Liège: un premier chien d'assistance formé pour aider les personnes épileptiques

Gaïa a changé la vie de Lowra grâce à la sécurité qu'elle lui apporte
Gaïa a changé la vie de Lowra grâce à la sécurité qu'elle lui apporte - © RTBF

L'asbl liégeoise Osmose vient de former le premier chien d'assistance spécialement dédié aux personnes souffrant d'épilepsie ou d'une pathologie similaire. C'est Lowra, une jeune habitante de Floreffe, qui a pu en bénéficier. Elle connaît en moyenne une syncope par semaine. Sa chienne Gaïa, un golden retriever, intervient alors immédiatement. Elle est aussi capable de ressentir avec 15 à 60 minutes d'avance l'arrivée d'une syncope.

Elle va appuyer sur l’alarme et me lécher jusqu’à ce que je reprenne connaissance

"Je viens de faire une syncope donc Gaïa va chercher mon téléphone dans mon sac ; elle vient se coucher à côté de moi ; elle appuie sur une alarme que j’ai au poignet et qui envoie une alerte à mon compagnon ; ensuite elle me lèche. Elle va appuyer sur l’alarme et me lécher jusqu’à ce que je reprenne connaissance", explique Lowra De Picker.

Gaïa est aussi capable d'accomplir certaines tâches domestiques : " Par exemple refermer le lave-vaisselle. Pour moi c’est important car me pencher peut provoquer une baisse de tension. Elle peut aussi ouvrir ou fermer les portes, fermer les tiroirs et arrive aussi à me déshabiller". Et au-delà de ces tâches, la chienne est également capable de ressentir avec 15 à 60 minutes d'avance l'arrivée d'une syncope.

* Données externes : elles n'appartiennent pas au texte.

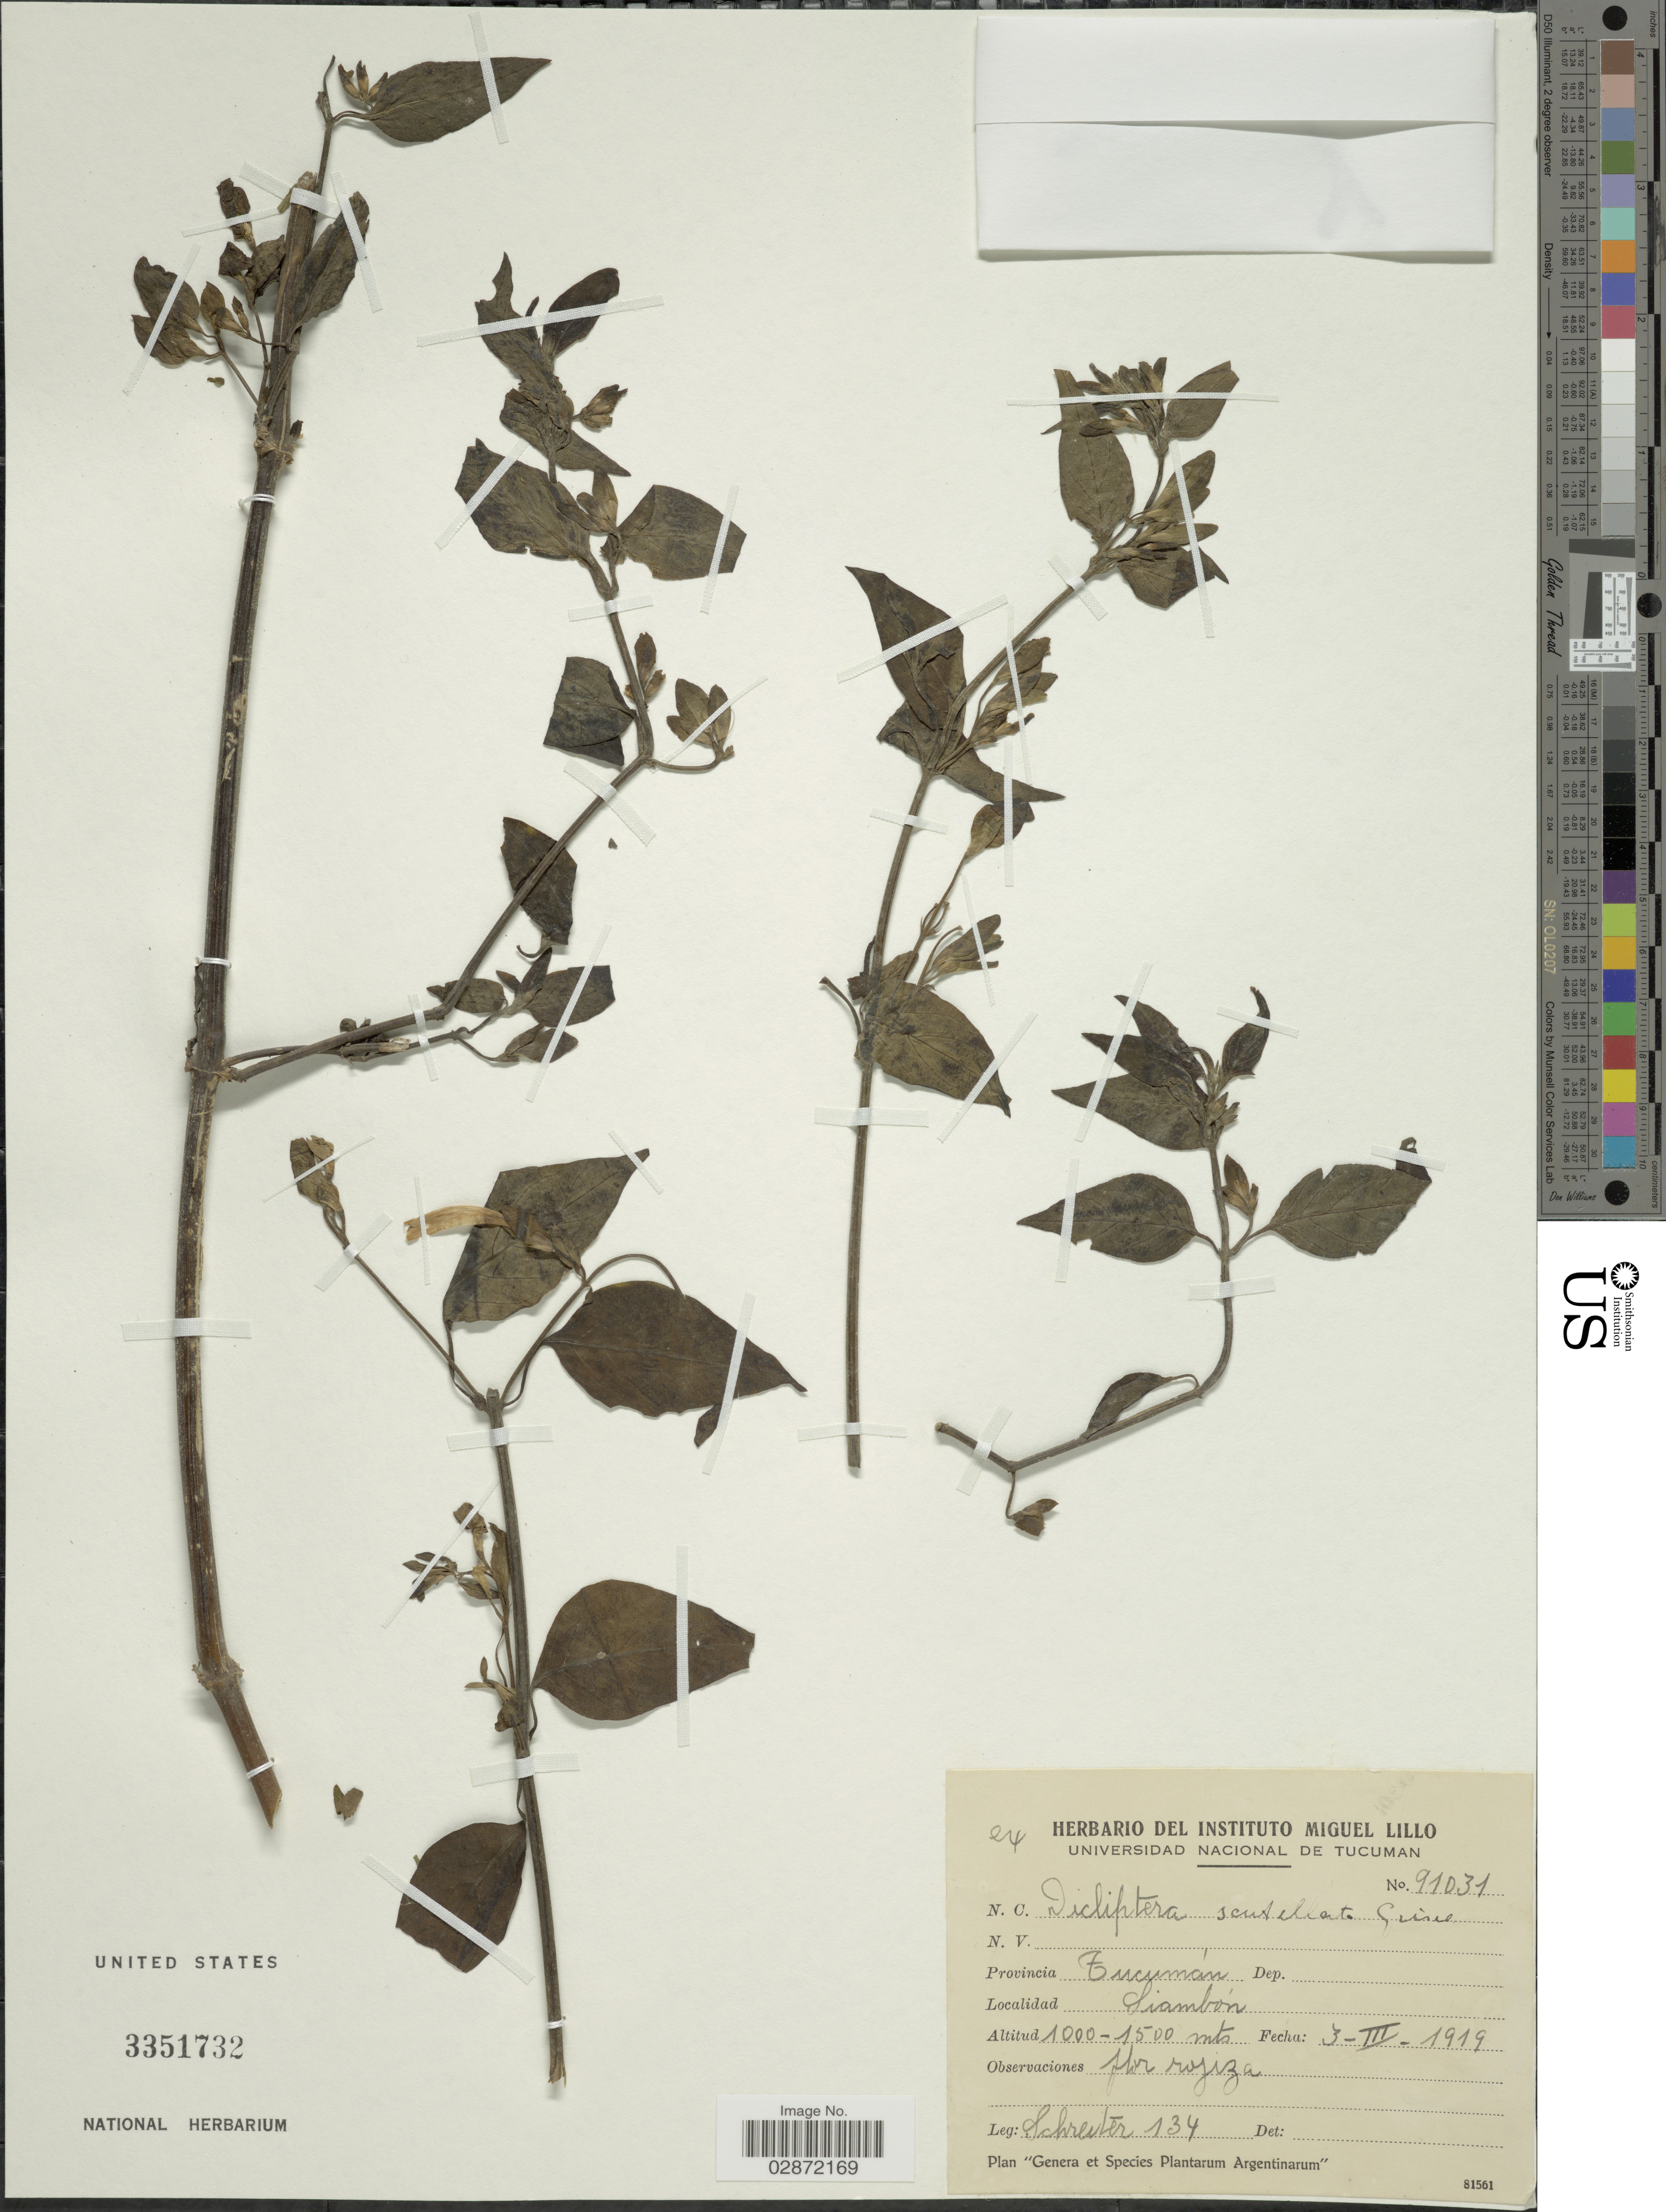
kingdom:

Elle m’a clairement redonné une indépendance que j’avais complètement perdue

Pour Lowra, ce chien correspond à un réel besoin qui a changé sa vie : "Les chutes risquent de provoquer des blessures et le chien apporte une sécurité. Les proches savent aussi que je ne suis pas seule et que le chien pourra réagir. Elle m’a clairement redonné une indépendance que j’avais complètement perdue étant donné qu’avant d’avoir Gaïa, je ne pouvais jamais être seule. Maintenant, il y a une sécurité de savoir qu’elle va réagir, qu’elle va prévenir et, dans le futur, je pourrai retourner faire mes courses avec elle. "

Une forte demande

Pour des chiens d'assistance, la demande est réelle. Mais il faut du temps et le manque de moyens est criant pour une asbl comme Osmose. C’est ce que précise Vanessa Wey, co-fondatrice de l'association et éducatrice canine : " Nous avons beaucoup trop de demandes par rapport au nombre de chiens. On a une liste d’attente donc il faut plus ou moins un an et demi pour recevoir son chien à partir du moment où la demande est acceptée. Ça coûte cher aussi -12 000 euros pour former un chien d’assistance, 18 000 euros pour un chien pour personne épileptique-  donc on n’est pas capable de former beaucoup de chiens car les personnes qui les reçoivent ne paient rien".

C’est une éducation très spécifique et très lourde

Former un chien pour personne épileptique prend en effet plus de temps car il est nécessaire d’apprendre à ce chien à agir sans en avoir reçu l’ordre. " C’est la plus grosse difficulté dans notre travail. C’est une éducation très spécifique et très lourde. C’est vraiment le corps qui va montrer, quand il est par terre, que le chien doit réagir ", complète Vanessa Wey.

L’asbl Osmose fonctionne sans subsides et grâce à des dons. Précisons encore que l'écrivain Didier Van Cauwelaert, sensibilisé à cette question et qui a inclus un tel chien d'assistance dans son dernier roman, donnera une conférence sur ce sujet ce 22 juin à 19h à la salle académique de l'Université de Liège.